So if there exists a P such that $\displaystyle P^{-1}AP$ is diagonal, then A is

**diagonalizable**. $\displaystyle P=[P_1 P_2 P_3]$ where $\displaystyle P_1,P_2,P_3$ are eigenvectors of A. So, A is diagonalizable if it has 3 distinct eigenvalues.

No. It is diagonalizable iff it has three *linearly independent* eigenvectors.
A is

**orthogonally diagonalizable **if there exists an orthonormal set of 3 eigenvectirs if A. Also, it is orthogonally diagonalizable if there exists P such that $\displaystyle P^TAP$ is diagonal.

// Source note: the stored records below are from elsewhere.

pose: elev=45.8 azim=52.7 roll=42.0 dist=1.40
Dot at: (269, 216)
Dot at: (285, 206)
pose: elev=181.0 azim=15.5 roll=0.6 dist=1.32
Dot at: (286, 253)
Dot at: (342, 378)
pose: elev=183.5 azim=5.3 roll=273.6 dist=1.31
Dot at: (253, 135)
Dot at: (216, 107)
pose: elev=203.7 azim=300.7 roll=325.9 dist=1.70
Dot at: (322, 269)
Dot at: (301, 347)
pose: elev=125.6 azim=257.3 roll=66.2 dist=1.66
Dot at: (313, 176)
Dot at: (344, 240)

It should be " is orthog. diag. if there exists__ orthogonal__ P such that..."
So for (a), I need to show if there is a matrix P that diagonalizes A. First finding the eigenvalues of A:

$\displaystyle det(\lambda I -A)=0$

$\displaystyle \lambda^3-q \lambda-rp \lambda -rpq = 0$

This should be $\displaystyle x^3-qx^2-prx+pqr=(x-q)(x^2-pr)$ , and then we can use the theorem that says that a matrix is diagonalizable iff its minima polynomial is a product of different linear factors, so it **must** be that $\displaystyle x^2-pr$ has a two different roots in the definition field of the vector space we're talking about, and since we're talking , apparently, of the complex field, then we must have that none of these two different roots equals $\displaystyle q$ , which already is a root of the first factor... Finally, remember (or prove) that a matrix orthogonally diagonalizable iff it is symmetric, and in our case that happens when... Tonio
And I'm stuck here, because I don't know the values of r,p,q. Can anyone help?